United States (API / SPE): SPI is a standard carbonate quick-look petrophysical tool in the Permian Basin (San Andres, Yates, Grayburg formations), the Anadarko Basin (Hunton, Arbuckle limestones), and the Rocky Mountain provinces (Madison Formation). SPE formation evaluation literature extensively documents SPI applications in US carbonate plays, including calibration of SPI against core thin section point counts and production test kh values. API RP 40 provides the core analysis framework (thin section petrography, mercury injection capillary pressure) that calibrates SPI-derived secondary porosity estimates in US carbonate well studies.

Norway (Sodir / NORSOK): Chalk reservoirs on the NCS (Ekofisk, Valhall) are characterized by very low matrix permeability (nanoDarcy to microDarcy range) but significant fracture permeability from natural fracture networks. SPI analysis in chalk wells can identify fracture-dominated intervals where the sonic-density separation is elevated, though chalk's unusual acoustic properties (highly compressible matrix) require special treatment of the Wyllie time-average equation. Equinor's petrophysical analysis of chalk wells uses SPI as one indicator of natural fracture intensity, calibrated against borehole image logs and production logging data.

Middle East (Saudi Aramco): Arab Formation carbonates in Saudi Arabia show complex secondary porosity development from both vuggy dissolution (in the Arab-D reservoir) and fracturing (in the tighter Arab-A, B, and C members). Saudi Aramco's formation evaluation program for Arab Formation wells routinely includes SPI calculations calibrated against extensive core thin section and SEM porosity data. The correlation between SPI and production performance in Arab Formation carbonates has been documented in Aramco SPE publications, confirming that elevated SPI zones show higher productivity indices and better well test performance than low-SPI zones with similar total porosity.

The secondary porosity index is also called the secondary porosity indicator or the sonic-density porosity separation. Related terms include vuggy porosity, fracture porosity, sonic log, density log, neutron log, carbonate reservoir, Wyllie time-average equation, and borehole image log. The total porosity measured by density-neutron is sometimes written as ΦT (total porosity) versus ΦP (primary or intergranular porosity from sonic), with SPI = ΦT − ΦP explicitly defining the secondary pore fraction.

* INPUT DATA *
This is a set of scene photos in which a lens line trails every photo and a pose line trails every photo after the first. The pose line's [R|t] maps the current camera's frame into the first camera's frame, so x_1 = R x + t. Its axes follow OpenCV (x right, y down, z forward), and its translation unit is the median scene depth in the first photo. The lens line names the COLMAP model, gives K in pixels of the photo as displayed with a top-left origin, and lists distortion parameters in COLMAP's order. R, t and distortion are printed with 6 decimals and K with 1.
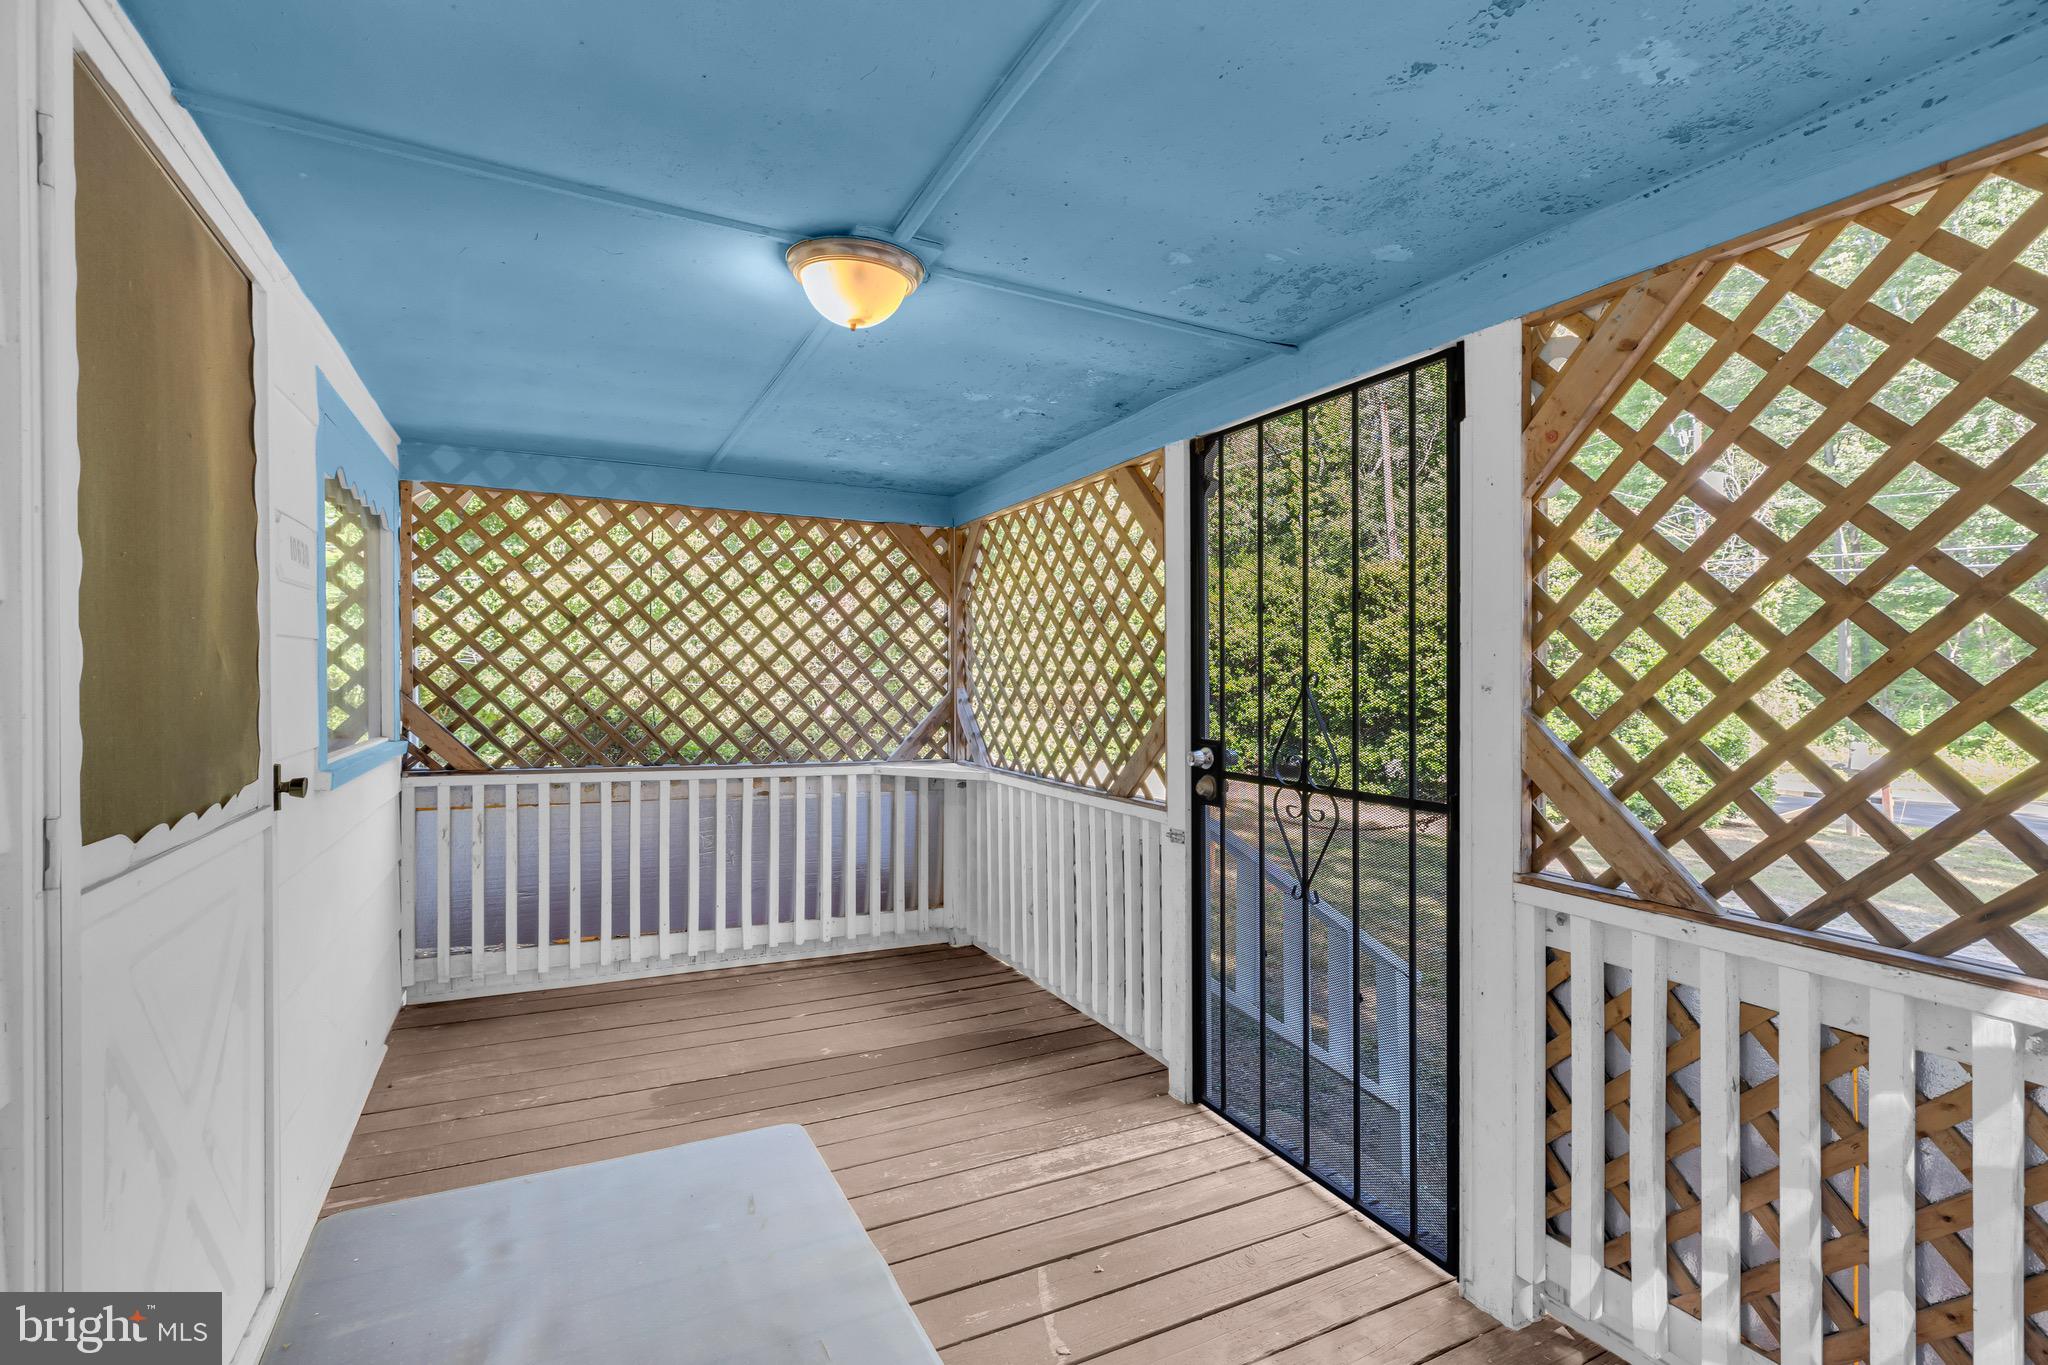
lens RADIAL K [[933.0, 0, 1009.0], [0, 933.0, 670.9], [0, 0, 1]] dist [0.001098, -0.000074]
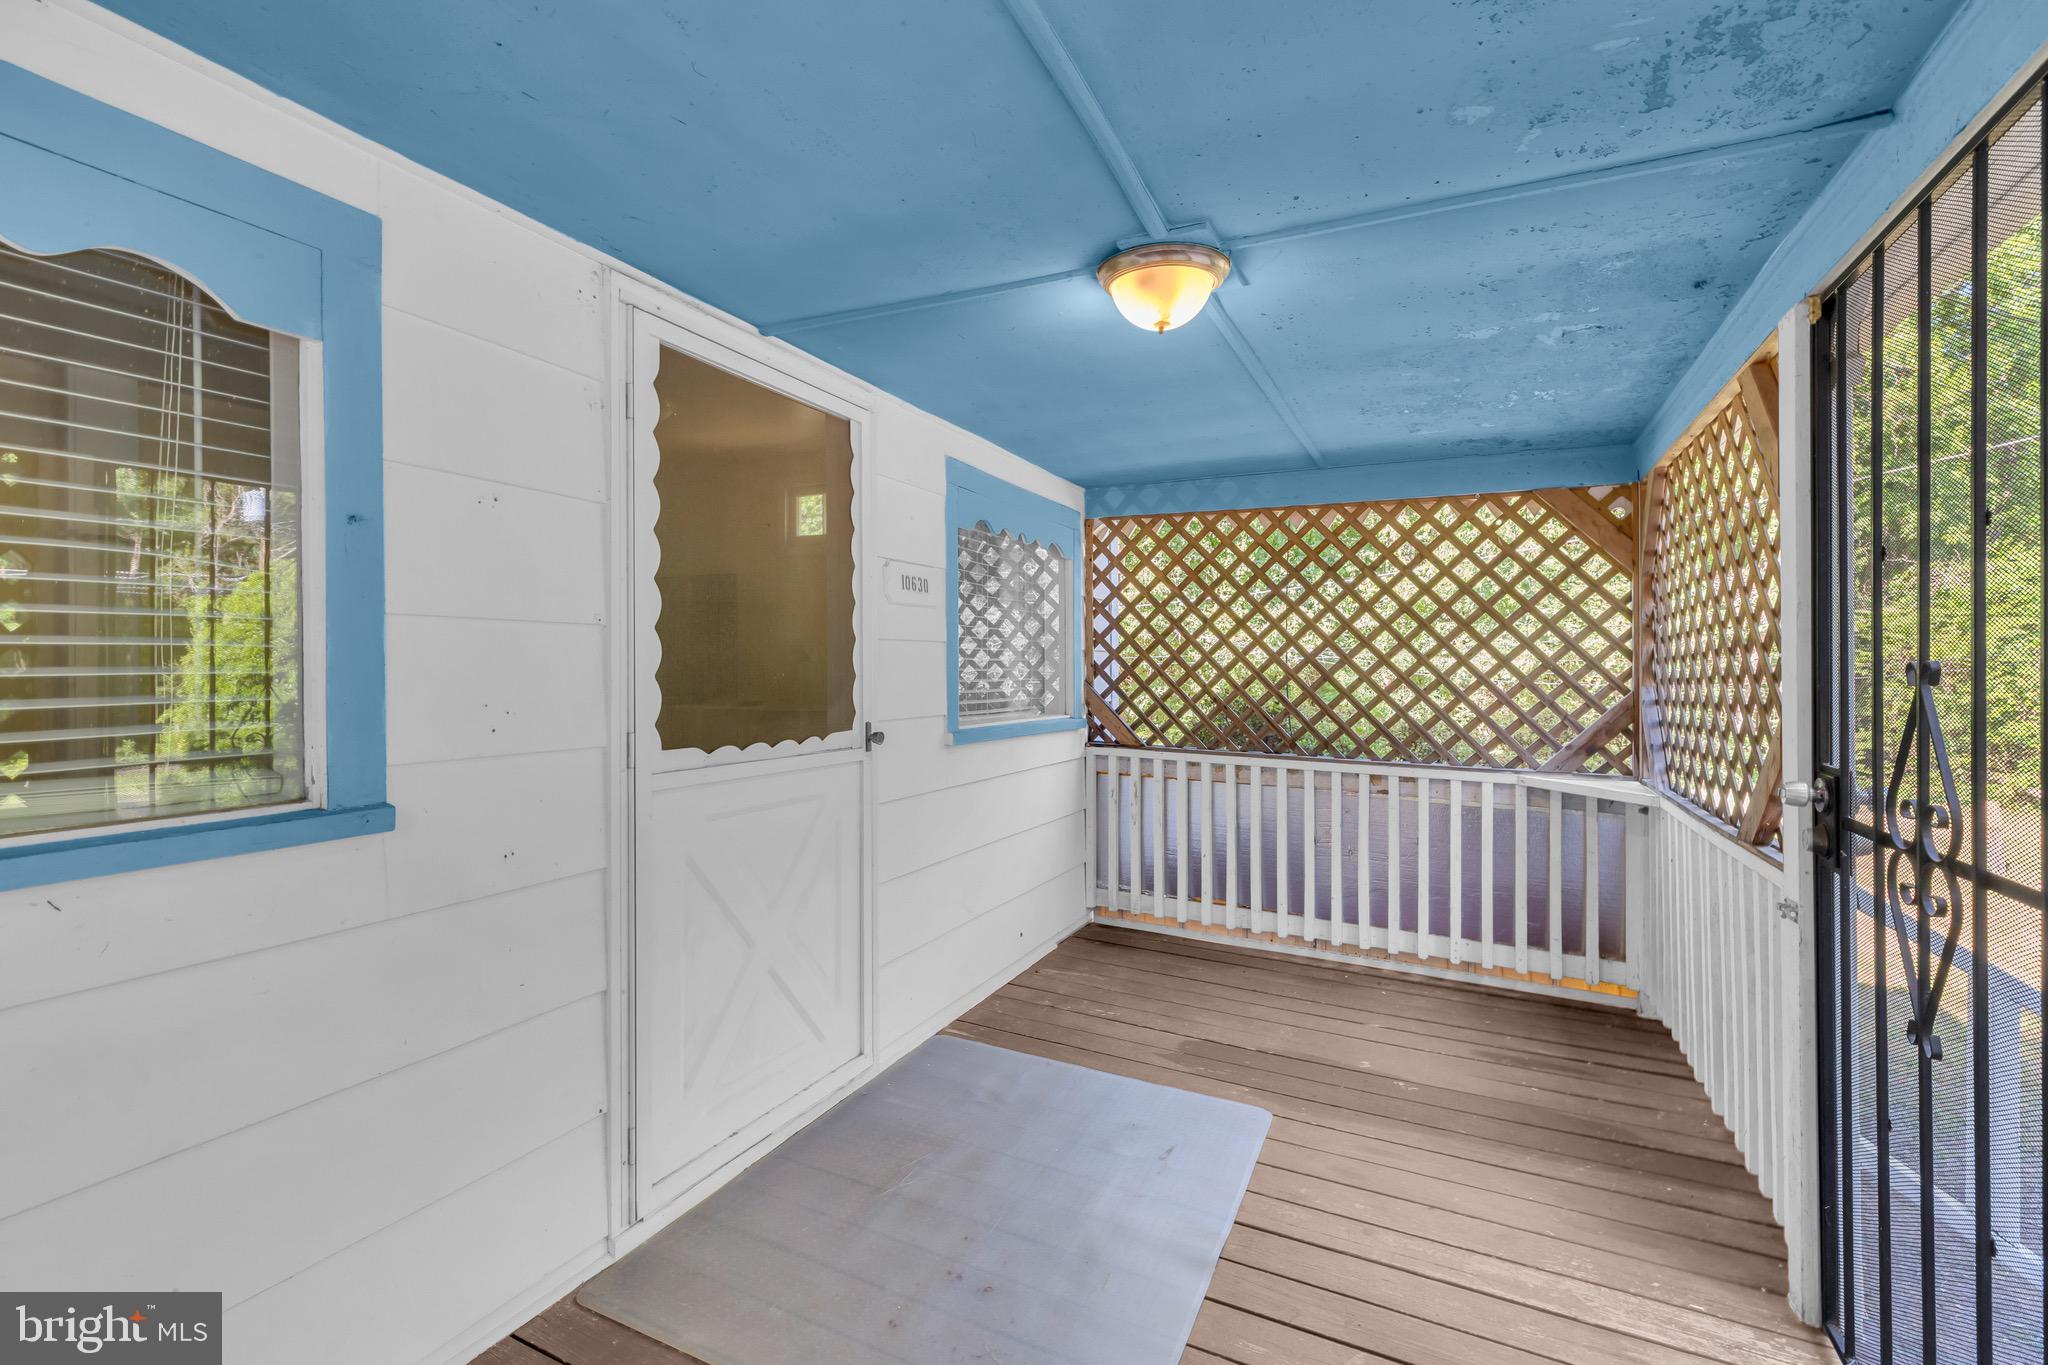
lens RADIAL K [[908.5, 0, 1006.5], [0, 908.5, 676.3], [0, 0, 1]] dist [-0.000813, -0.000126]
pose [[0.599168, 0.005690, -0.800603, 0.251283], [-0.001907, 0.999982, 0.005680, 0.007064], [0.800621, -0.001876, 0.599168, 0.122942]]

* EXERCISE INSTRUCTIONS *
[1] Decide whether each statement below agrees with the text on the secondary porosity index above. Answer yes or no for each, and quote the words of that text that settle it.
(a) Chalk reservoirs on the NCS have very high matrix permeability.
(b) Saudi Aramco calibrates its SPI calculations for Arab Formation wells against core thin section and SEM porosity data.
(c) The sonic-density porosity separation is another name for the secondary porosity index.
[2] Continue the text on the secondary porosity index above, starting right after its final sentence.

* ANSWERS TO THE EXERCISE *
[1]
(a) No: "very low matrix permeability (nanoDarcy to microDarcy range)"
(b) Yes: "routinely includes SPI calculations calibrated against extensive core thin section and SEM porosity data"
(c) Yes: "The secondary porosity index is also called the secondary porosity indicator or the sonic-density porosity separation."

[2]
Tip: Before trusting elevated SPI values as indicators of secondary porosity, cross-check with the caliper log to rule out borehole washout as the cause. In naturally fractured or vuggy carbonate zones, the borehole wall is often mechanically weak and the drilling fluid can erode the borehole, creating a larger-than-bit diameter hole. This washout affects the density and neutron logs (reading too much porosity due to the caved material or mud filling the washout) but does not proportionally affect the sonic log, creating an artificial positive SPI that reflects borehole deterioration rather than actual secondary pores. The rule of thumb: if the caliper shows a borehole diameter more than 10 to 15 percent larger than the bit size, treat the SPI value with caution and check whether a borehole size correction or pad tool measurement (microlog, ultrasonic) is available to verify the secondary porosity interpretation.

FAQ

Does a high SPI guarantee good permeability?
No — the SPI indicates the presence of secondary pore volume but says nothing about whether those secondary pores are connected to each other or to the primary pore network in a way that provides flow paths. Large isolated vugs detected by density and neutron logs but not acoustically connected (the sonic wave travels around them) contribute to total porosity without contributing to permeability. Fractures, by contrast, typically provide excellent permeability even at low fracture porosity because the fracture aperture is much larger than the matrix pore throat — a fracture with 10 micron aperture can have permeability thousands of times higher than the surrounding matrix. Combining SPI with borehole image logs (to identify fractures specifically), core measurements (to calibrate SPI against measured vug porosity and permeability), and production testing (which directly measures the effective kh) is necessary to determine whether elevated SPI translates to commercially significant permeability enhancement.